Segment Start: Study text

Guest Spending Across Dubai’s Luxury Hotels To Drop 15% During Ramadan

Hotels can actually increase guest spending by up to 24 per cent by targeting guests with individually relevant information.

Guest spending across Dubai’s luxury hotels is expected to drop by up to 15 per cent during the month of Ramadan, which starts from June 29, according to research by individual marketing consultant SweetBeam.

Data released by the company shows that total revenue from overnight guests can decline by as much as 35 per cent, when paired with the dip in occupancy typical of that period. Spending by families also drops 40 per cent.

Nearly all hotel services will be affected by the decline in spending, including spas which will see a 19 per cent drop and room service, which is expected to fall five per cent. The only rise in this period is in transport services (10 per cent), suggesting that guests usually like to leave the hotel in search of activities outside, states the study.

However, hotels can actually increase guest spending by up to 24 per cent by targeting guests with individually relevant information, suggests the research.

“With much of the city closed in the day or inaccessible because of the summer heat, hotels have an important opportunity to capitalise on a captive audience and boost spending. However during the holy month of Ramadan it is essential that marketing is highly personalised and culturally appropriate to each individual guest,” said Troy Simoni, CEO of SweetBeam.

Other suggestions by the research company to increase guest spending include using check-in information to target guests with cultural sensitivities on hotel offerings, communicating with guests in their own language and ensuring that key demographics such as families are aware of relevant offerings such as kids clubs and activities. Information about food and drink should also be delivered at appropriate times to different guests.

The report also urges hotels to boost marketing around spa facilities, educate western guests on Ramadan traditions and invite all guests to take part in Ramadan festivities such as iftar and suhoor.

“Many fasting parents will be keen to know about kids clubs to entertain young children in the afternoon, whilst international guests need to know which restaurants are open during the day. Utilising the right information to drive timely, personalised communications not only increases guest satisfaction but also dramatically boosts a hotel’s revenue during this time,” added Simoni.

Segment End: Study text
Segment Start: Records provided

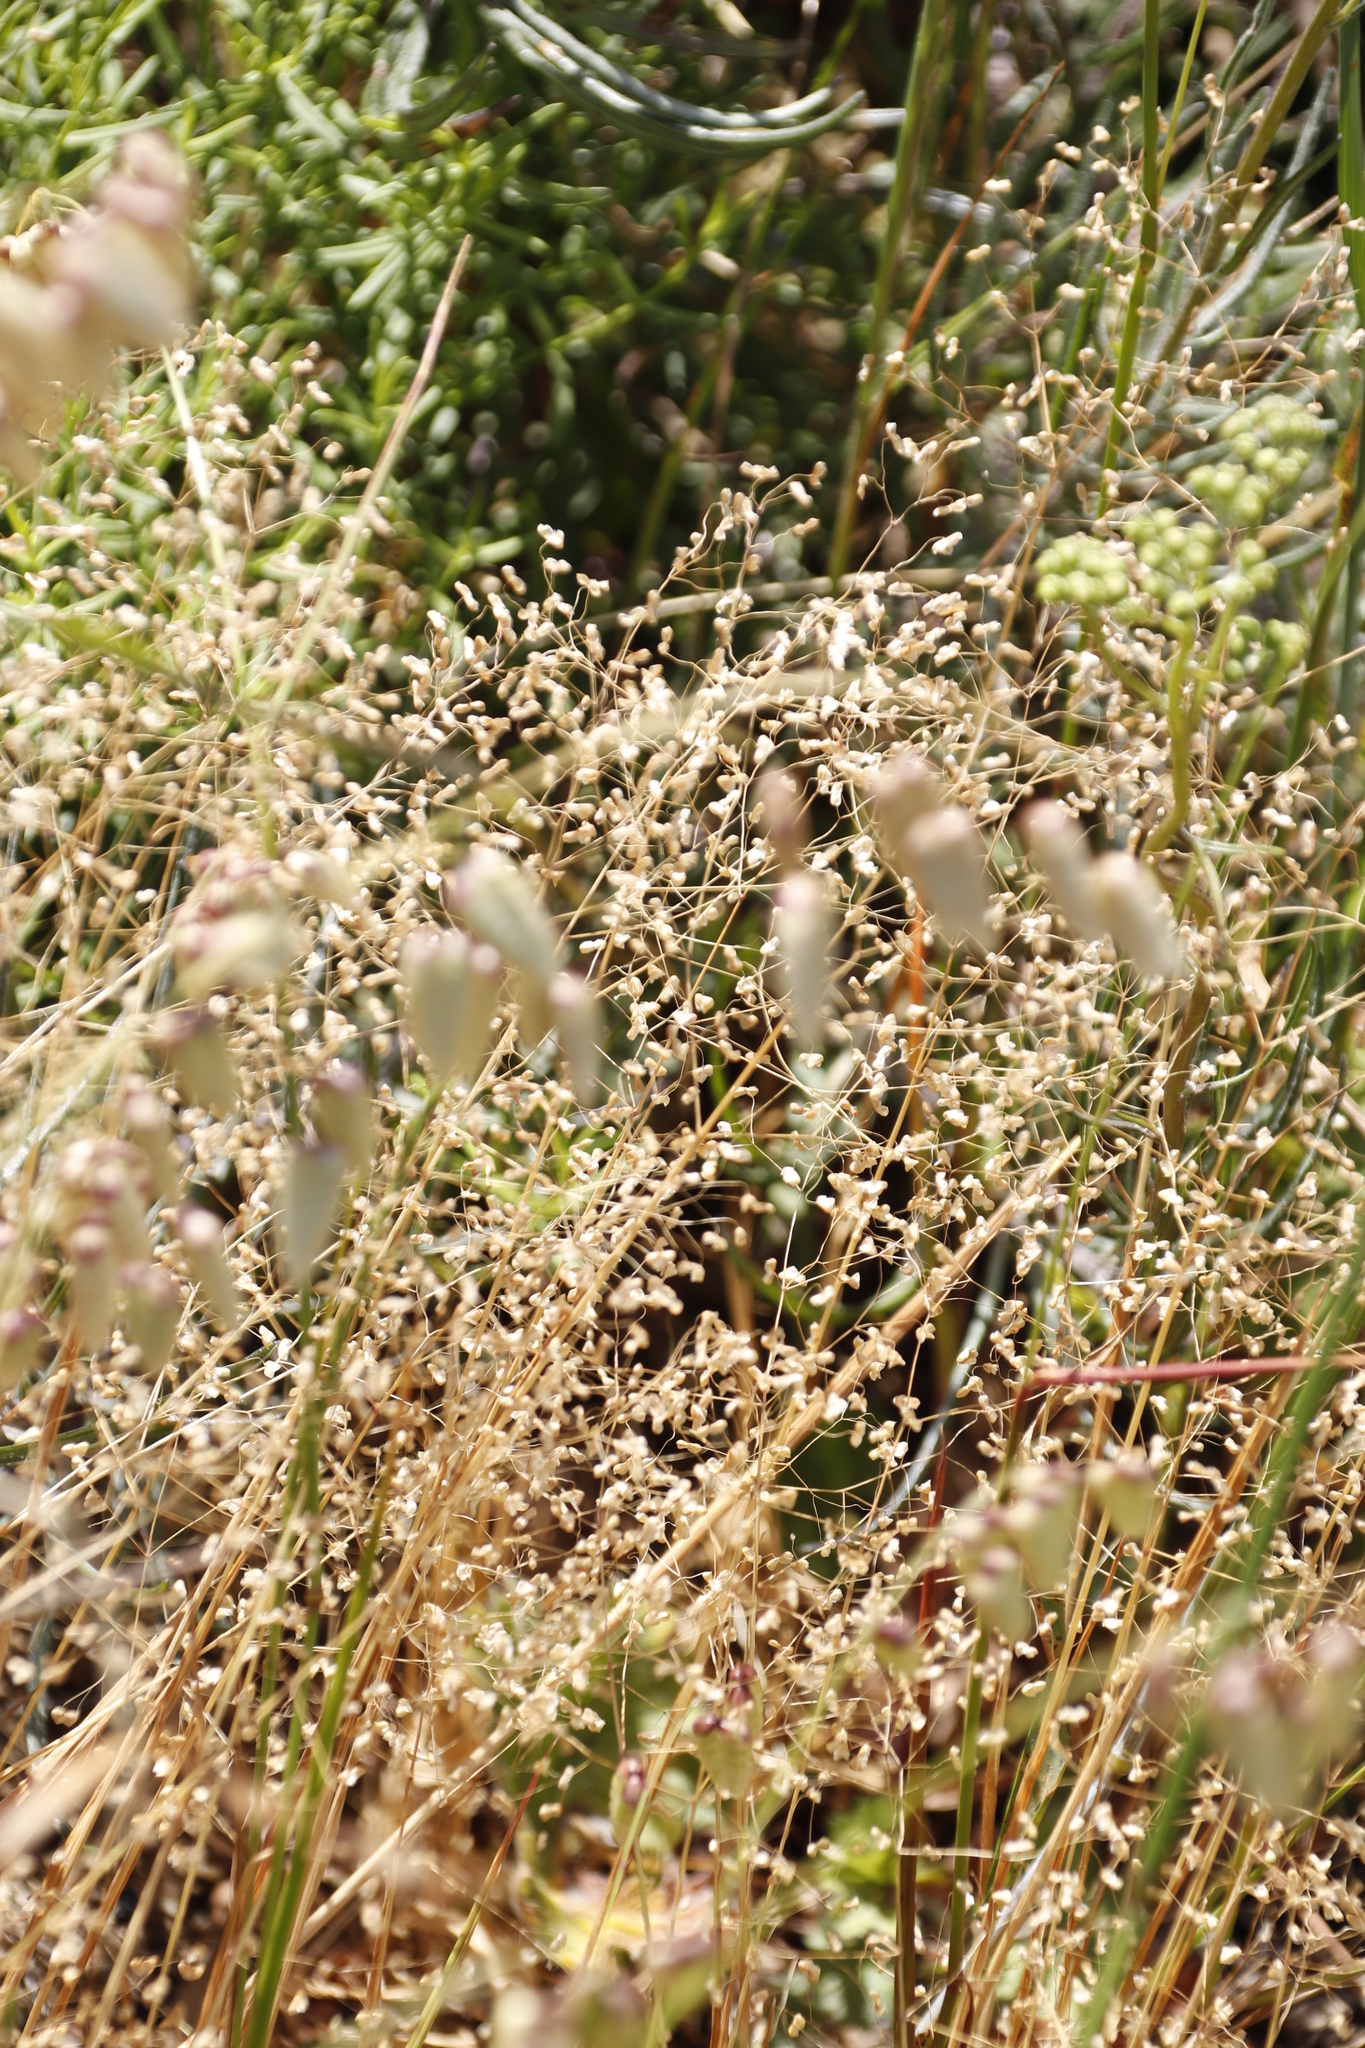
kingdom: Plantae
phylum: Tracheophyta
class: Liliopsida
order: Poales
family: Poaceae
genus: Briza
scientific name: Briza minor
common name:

Segment End: Records provided

According to the article on Dubai hotel spending during Ramadan, which service is the only one expected to see spending rise? The records are separate material with no connection to the article.

Transport services, with a rise of 10 percent.